Iran’s new supreme leader, Mojtaba Khamenei, sustained injuries in the opening hours of the joint U.S.–Israeli military operations against Iran, according to Israeli assessments.
A senior Israeli security official told Epoch Magazine in Israel that Israel had received indications Mojtaba Khamenei—the son of the late supreme leader Ayatollah Ali Khamenei—sustained injuries to his leg during strikes targeting his father’s bunker. The younger Khamenei was injured the same day his father was killed.
The Israeli security official said the severity of the younger Khamenei’s injury is unclear at this stage.
Mojtaba Khamenei is Iran’s third-ranking Shia Islamic cleric since the 1979 Islamic Revolution that ushered in the country’s current theocratic constitution.
Israeli security officials have assessed that Iran’s Islamic Revolutionary Guard Corps (IRGC) preferred the younger Khamenei to succeed his father, as opposed to other candidates with more extensive religious and jurisprudential credentials.
Those Israeli officials believe Mojtaba Khamenei will also represent a hardline position and will seek to prolong the current fighting with Israeli and U.S. forces, especially to drive up the human and economic costs of the conflict.

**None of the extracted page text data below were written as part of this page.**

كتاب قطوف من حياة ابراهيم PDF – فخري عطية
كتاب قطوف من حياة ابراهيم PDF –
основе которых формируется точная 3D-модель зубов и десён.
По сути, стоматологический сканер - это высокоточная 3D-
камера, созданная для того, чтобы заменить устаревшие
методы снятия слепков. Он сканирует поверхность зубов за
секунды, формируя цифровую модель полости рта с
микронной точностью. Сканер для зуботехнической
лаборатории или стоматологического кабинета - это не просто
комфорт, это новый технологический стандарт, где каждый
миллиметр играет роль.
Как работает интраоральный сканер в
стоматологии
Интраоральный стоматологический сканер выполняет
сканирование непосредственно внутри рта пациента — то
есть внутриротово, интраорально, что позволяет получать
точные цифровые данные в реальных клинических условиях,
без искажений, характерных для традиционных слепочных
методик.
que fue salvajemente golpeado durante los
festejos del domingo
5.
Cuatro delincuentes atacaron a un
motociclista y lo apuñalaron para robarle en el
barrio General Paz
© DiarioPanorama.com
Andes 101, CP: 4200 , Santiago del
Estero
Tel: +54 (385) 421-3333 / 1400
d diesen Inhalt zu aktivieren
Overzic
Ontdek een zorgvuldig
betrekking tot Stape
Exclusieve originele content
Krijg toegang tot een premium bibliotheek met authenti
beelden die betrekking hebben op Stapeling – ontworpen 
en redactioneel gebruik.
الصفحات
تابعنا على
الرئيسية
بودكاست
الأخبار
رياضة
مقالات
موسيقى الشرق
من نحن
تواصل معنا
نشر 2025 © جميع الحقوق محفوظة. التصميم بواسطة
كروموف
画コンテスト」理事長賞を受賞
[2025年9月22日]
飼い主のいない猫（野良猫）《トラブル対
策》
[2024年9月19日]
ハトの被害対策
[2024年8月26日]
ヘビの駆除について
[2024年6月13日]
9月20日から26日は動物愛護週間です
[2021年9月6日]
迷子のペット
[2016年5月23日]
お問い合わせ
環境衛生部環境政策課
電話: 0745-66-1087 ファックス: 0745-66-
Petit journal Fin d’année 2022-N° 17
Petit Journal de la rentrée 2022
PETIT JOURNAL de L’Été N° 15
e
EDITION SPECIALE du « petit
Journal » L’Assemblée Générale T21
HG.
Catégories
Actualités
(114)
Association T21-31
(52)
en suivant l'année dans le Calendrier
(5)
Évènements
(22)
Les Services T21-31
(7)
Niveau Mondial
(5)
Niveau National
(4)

“Every leader appointed by the Iranian terror regime to continue and lead the program for the destruction of Israel, to threaten the United States and the free world and the countries of the region, and to suppress the Iranian people—will be an unequivocal target for elimination,” Israeli Defense Minister Israel Katz said in a March 4 post on X.
“It doesn’t matter what his name is or the place where he hides.”
“I was disappointed because we think it’s going to lead to just more of the same problem for the country. So I was disappointed to see their choice,” Trump said during a press conference in Doral, Florida, on March 9.
The ongoing conflict has snarled global shipping traffic through the Strait of Hormuz.
About 25 percent of the world’s seaborne oil leaves the Persian Gulf through the narrow waterway, according to the International Energy Agency (IEA). The disruptions have spiked global oil prices.